Delle Donne and Charles could join starting guard Natasha Cloud, who opted out to focus on social justice work, and starting center LaToya Sanders, who opted out for personal reasons.
None of the other 11 teams in the WNBA are expected to be as shorthanded as the Mystics when the 22-game season begins. Las Vegas Aces center Liz Cambage is expected to miss the season, as is Connecticut Sun center Jonquel Jones. Los Angeles Sparks guard Kristi Toliver, a starter for the Mystics last season, and forward Chiney Ogwumike also opted out.
If Delle Donne and Charles receive medical exemptions from the league, both will be paid for the shortened season. Their contracts will count against the Mystics’ salary cap, and the team won’t be able to sign replacement players. Charles, 31, is not under contract with Washington beyond 2020.
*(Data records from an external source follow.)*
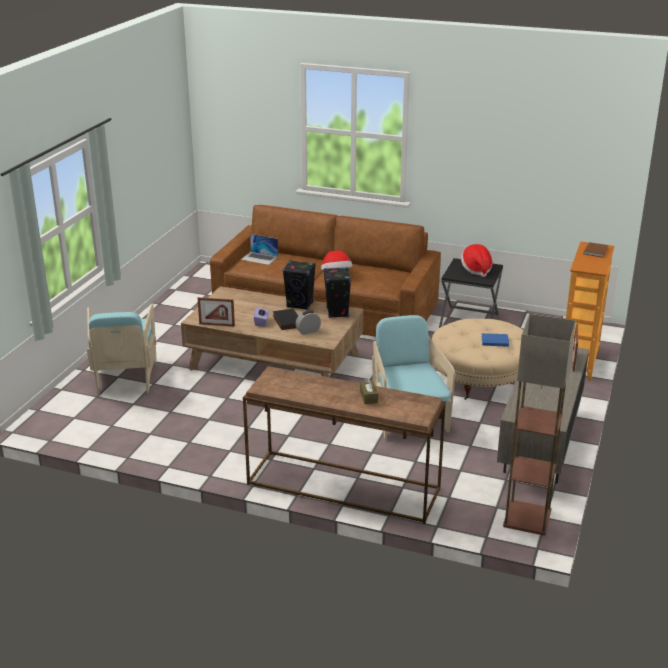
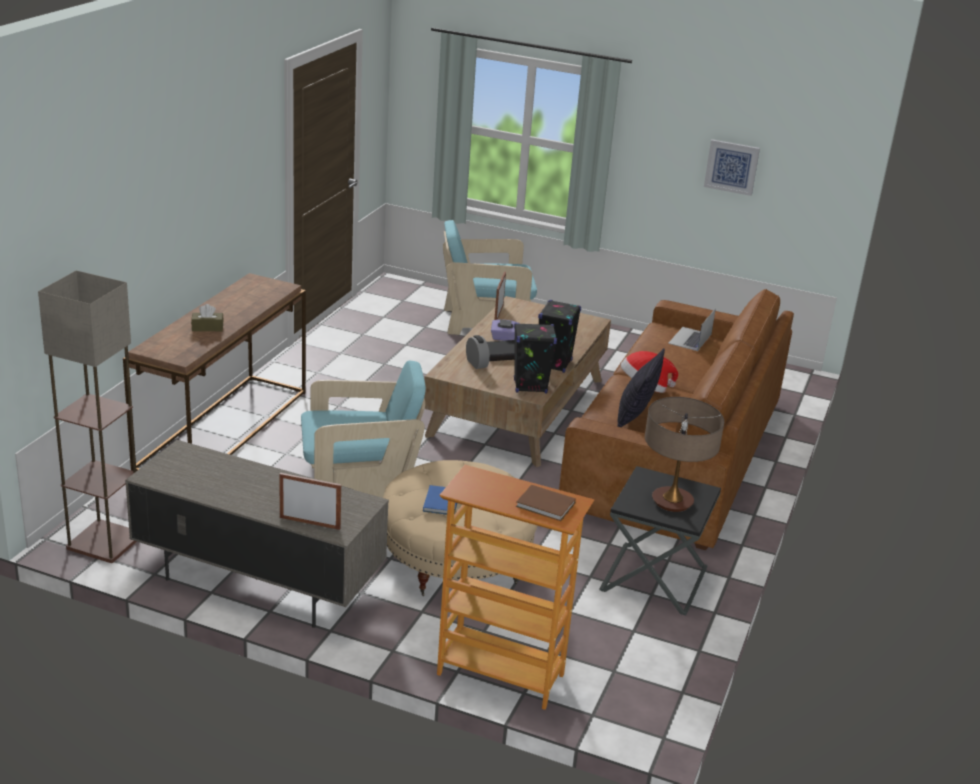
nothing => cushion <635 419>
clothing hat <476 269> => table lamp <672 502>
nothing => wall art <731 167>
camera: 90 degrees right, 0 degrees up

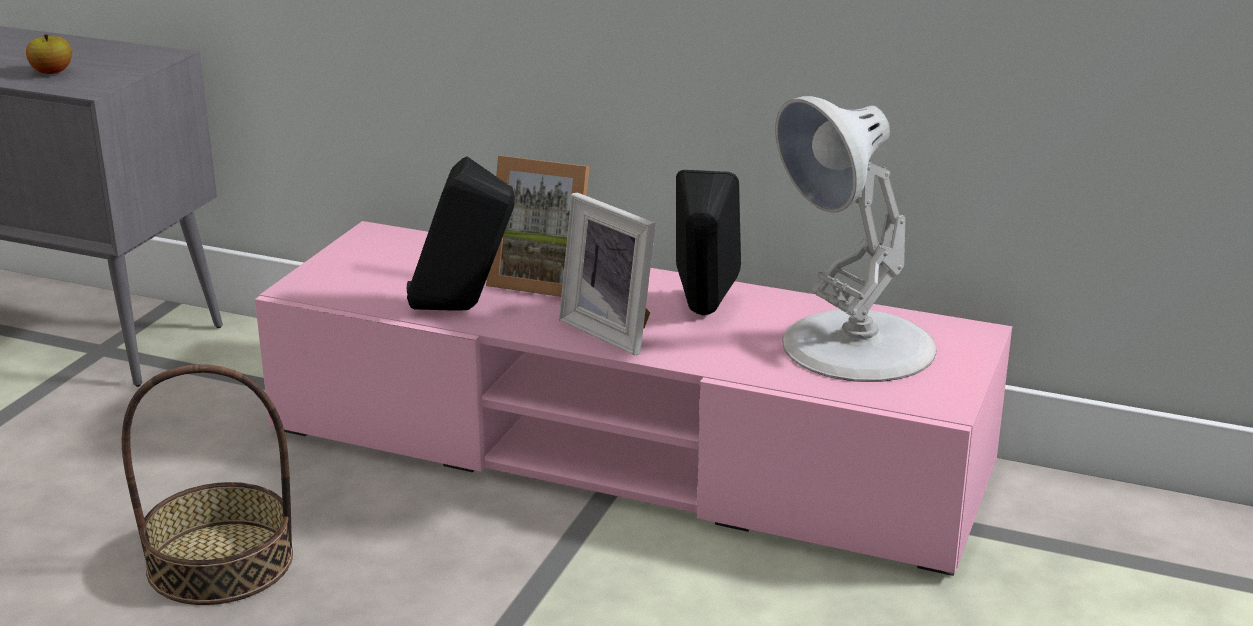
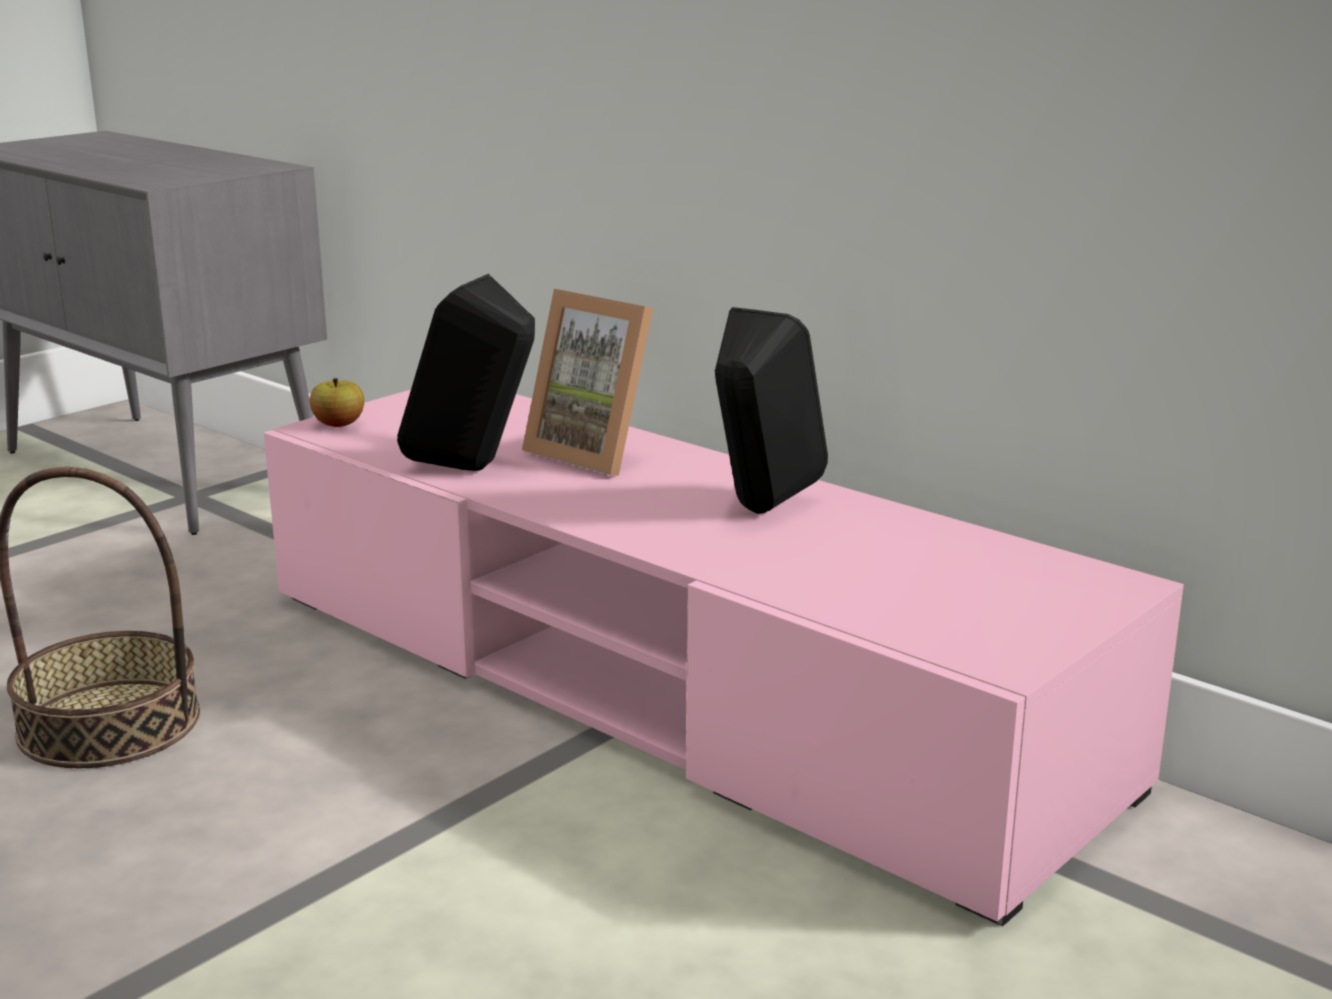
apple <52 72> => apple <338 425>, moved
photo frame <613 330> => nothing
whitish table lamp <856 346> => nothing
camera: 20 degrees right, 5 degrees down

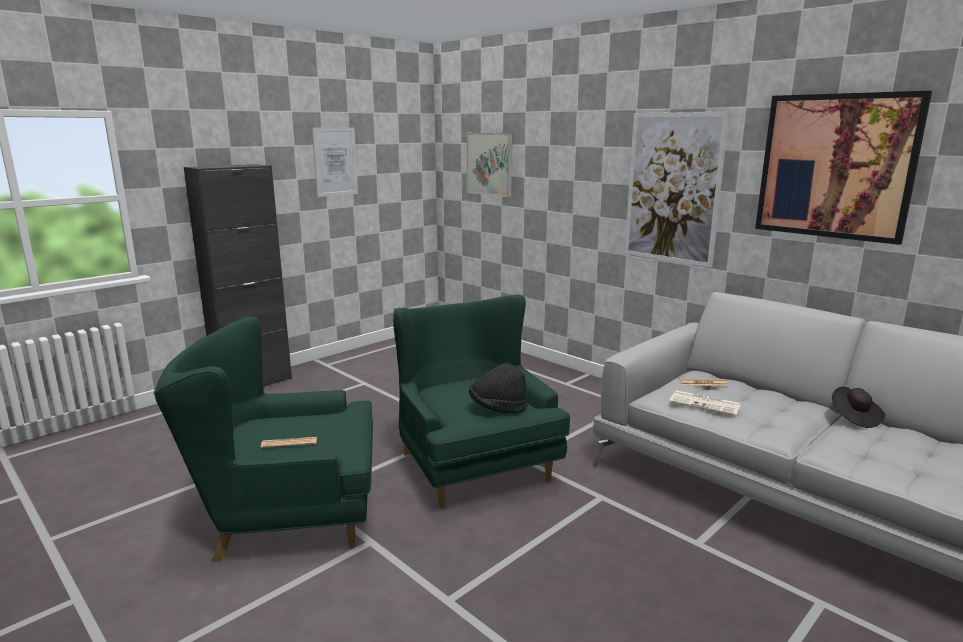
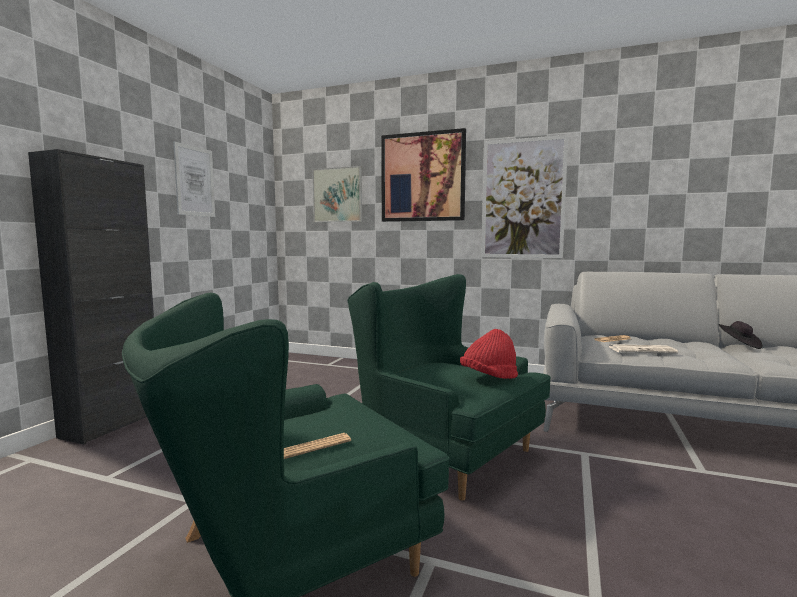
wall art <835 166> => wall art <422 177>, moved
blackish clothing hat <497 408> => reddish clothing hat <488 378>
camera: 25 degrees left, 10 degrees down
After Cloud and Sanders opted out, Washington signed guard and former Mystics staff member Shay Peddy, center Alaina Coates and swing player Essence Carson as fill-ins for the season.
Forward Emma Meesseman, the 2019 Finals MVP who is also playing under a one-year deal with the Mystics, and guard Ariel Atkins would be the team’s only returning starters. Forward Tianna Hawkins, who saw significant time in nearly every game last year, also traveled with the team to IMG Academy and would bolster the team’s veteran presence.
Still, Delle Donne and Charles would be nearly impossible to replace — both on the court and in terms of the buzz Washington had entering the season. The Mystics appeared poised for a title repeat after Charles arrived in a blockbuster three-team offseason trade that saw Washington give up three draft picks and guard Shatori Walker-Kimbrough to acquire the seven-time all-star. With Charles, Delle Donne and Meesseman, most pegged the Mystics as odds-on favorites for a second consecutive title.
Delle Donne, a six-time all star, averaged team highs of 19.5 points and 8.3 rebounds on the way to winning her second league MVP award. She also became the first WNBA player to shoot at least 50 percent from the field (51.5), 40 percent from long range (43 percent) and 90 percent from the free throw line (97.4 percent) in a regular season.
Delle Donne signed a four-year max contract with the Mystics in February.
Charles ranks 10th on the league’s all-time scoring list with 5,982 points and fifth all-time in rebounds (3,133).
Even without his full roster, Coach and General Manager Mike Thibault views the 2020 season as something of a proving ground for the Mystics’ younger players and those such as 29-year-old Hawkins, a Washington stalwart who will be a free agent when the season ends.
“The pressure is off in many ways because we’re not playing a normal season. If we’re the defending champs playing a normal season and we have everybody, I think we’d feel a little differently,” Thibault said in a phone interview last week.
“Right now, for some players on our team, it’s an opportunity to make a statement about the future of their careers. . . . I think there’s a lot of motivation for players throughout the league. Certainly ours. And sometimes it’s to prove doubters wrong. It’s — it’s not just somebody else’s team. We have a collection of good players, so let’s go be the best we can be. Let’s be the team that competes the hardest and see what happens. I’m looking forward to coaching them.”